:: Material shown ::
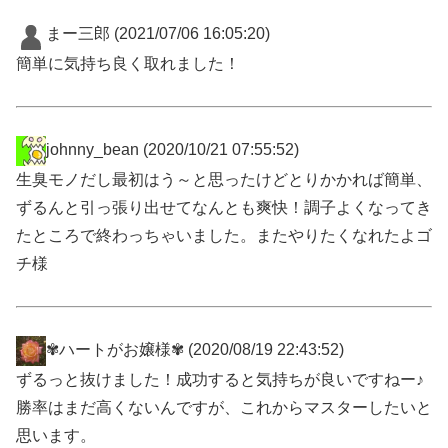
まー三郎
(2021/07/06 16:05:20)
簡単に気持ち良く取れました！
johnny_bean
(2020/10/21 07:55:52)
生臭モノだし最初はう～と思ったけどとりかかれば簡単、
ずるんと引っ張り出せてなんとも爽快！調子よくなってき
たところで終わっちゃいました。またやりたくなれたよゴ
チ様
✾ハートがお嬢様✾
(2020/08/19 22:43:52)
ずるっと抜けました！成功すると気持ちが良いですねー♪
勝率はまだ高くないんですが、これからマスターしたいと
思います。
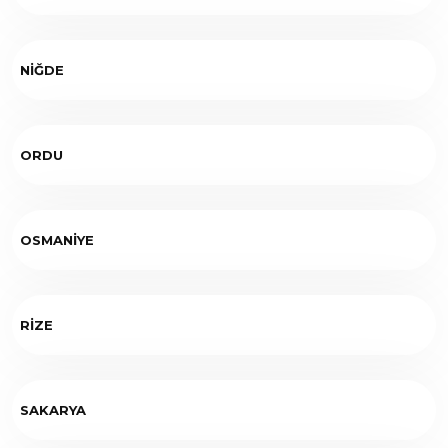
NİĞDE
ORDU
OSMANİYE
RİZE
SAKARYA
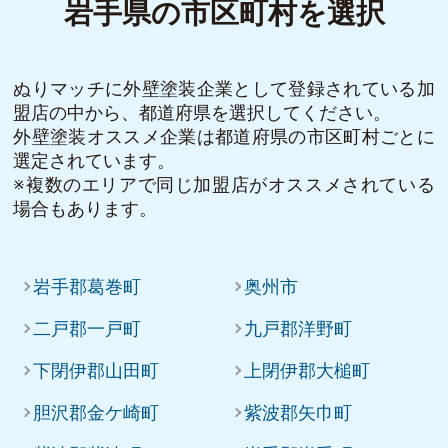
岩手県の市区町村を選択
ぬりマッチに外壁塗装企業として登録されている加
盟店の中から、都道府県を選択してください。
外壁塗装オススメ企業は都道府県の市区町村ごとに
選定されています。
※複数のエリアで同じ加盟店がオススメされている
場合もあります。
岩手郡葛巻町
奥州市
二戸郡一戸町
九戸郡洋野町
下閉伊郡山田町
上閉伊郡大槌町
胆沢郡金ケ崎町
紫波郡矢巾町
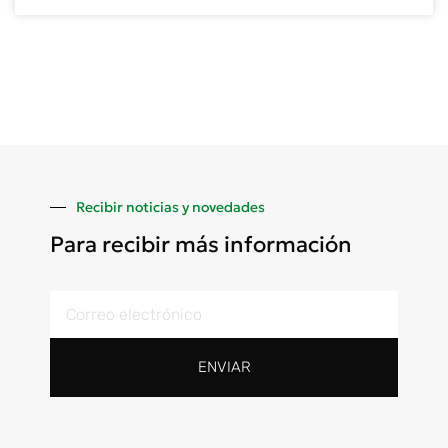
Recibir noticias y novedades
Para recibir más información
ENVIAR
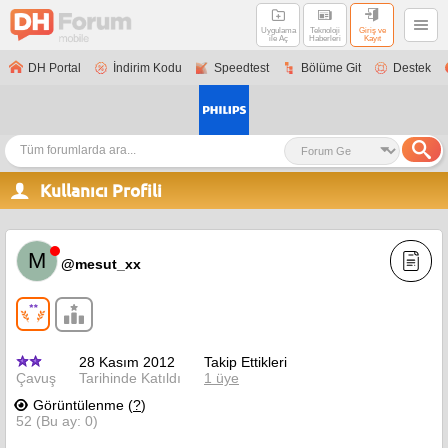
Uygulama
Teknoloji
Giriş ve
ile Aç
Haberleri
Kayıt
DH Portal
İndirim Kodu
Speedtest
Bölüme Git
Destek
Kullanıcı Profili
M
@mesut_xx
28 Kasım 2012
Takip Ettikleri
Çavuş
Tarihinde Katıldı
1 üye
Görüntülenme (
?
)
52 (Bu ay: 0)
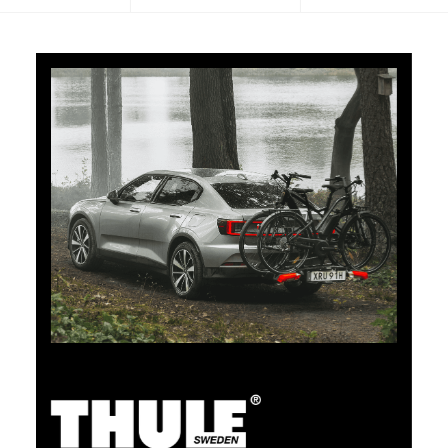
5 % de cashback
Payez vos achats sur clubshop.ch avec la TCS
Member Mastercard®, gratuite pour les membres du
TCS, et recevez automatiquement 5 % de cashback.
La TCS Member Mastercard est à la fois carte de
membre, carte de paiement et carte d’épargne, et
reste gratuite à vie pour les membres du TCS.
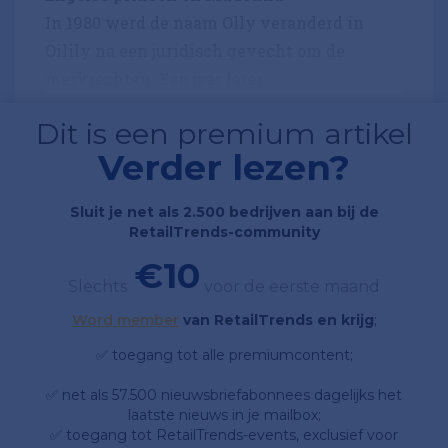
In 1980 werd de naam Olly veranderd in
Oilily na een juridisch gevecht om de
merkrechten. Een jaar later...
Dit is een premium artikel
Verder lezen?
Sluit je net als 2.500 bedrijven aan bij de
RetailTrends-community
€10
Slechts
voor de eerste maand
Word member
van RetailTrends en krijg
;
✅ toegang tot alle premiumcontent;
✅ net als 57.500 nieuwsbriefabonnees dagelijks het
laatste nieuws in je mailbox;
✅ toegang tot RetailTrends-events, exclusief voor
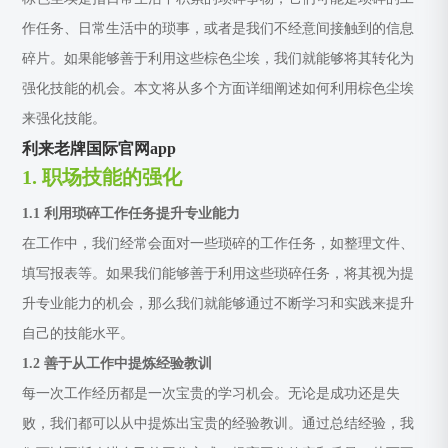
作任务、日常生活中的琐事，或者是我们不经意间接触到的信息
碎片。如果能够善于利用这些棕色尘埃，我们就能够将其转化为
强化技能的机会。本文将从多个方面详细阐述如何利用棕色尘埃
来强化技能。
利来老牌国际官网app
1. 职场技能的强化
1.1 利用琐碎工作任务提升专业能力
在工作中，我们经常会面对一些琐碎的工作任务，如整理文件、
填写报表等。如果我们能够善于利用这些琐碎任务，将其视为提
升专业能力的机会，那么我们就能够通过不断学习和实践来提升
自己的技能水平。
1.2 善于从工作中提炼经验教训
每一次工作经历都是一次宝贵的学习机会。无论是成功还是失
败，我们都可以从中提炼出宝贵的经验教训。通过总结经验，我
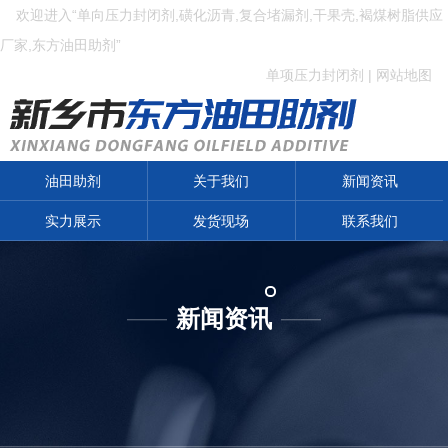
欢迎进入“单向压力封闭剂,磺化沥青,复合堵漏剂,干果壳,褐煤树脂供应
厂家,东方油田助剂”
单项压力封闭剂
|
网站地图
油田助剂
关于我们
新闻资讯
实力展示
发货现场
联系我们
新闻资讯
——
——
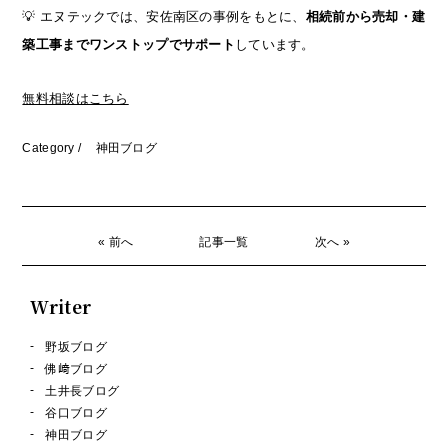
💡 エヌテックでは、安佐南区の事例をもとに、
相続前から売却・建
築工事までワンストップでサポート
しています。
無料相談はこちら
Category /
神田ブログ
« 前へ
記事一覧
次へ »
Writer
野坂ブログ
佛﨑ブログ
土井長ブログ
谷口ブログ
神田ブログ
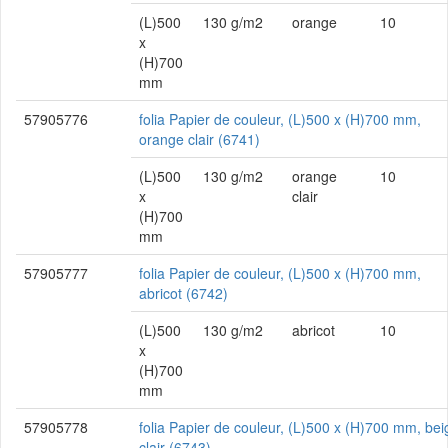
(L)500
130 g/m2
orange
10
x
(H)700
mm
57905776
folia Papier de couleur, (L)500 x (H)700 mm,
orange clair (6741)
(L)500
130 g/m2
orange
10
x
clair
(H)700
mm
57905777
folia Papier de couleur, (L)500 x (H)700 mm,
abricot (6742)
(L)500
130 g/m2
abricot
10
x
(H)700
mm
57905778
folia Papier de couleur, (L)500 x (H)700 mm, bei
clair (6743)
:::
Job —
The answer must consist of every line from the data that holds the string "carte".

Answer area —
La TCS Member Mastercard est à la fois carte de
membre, carte de paiement et carte d’épargne, et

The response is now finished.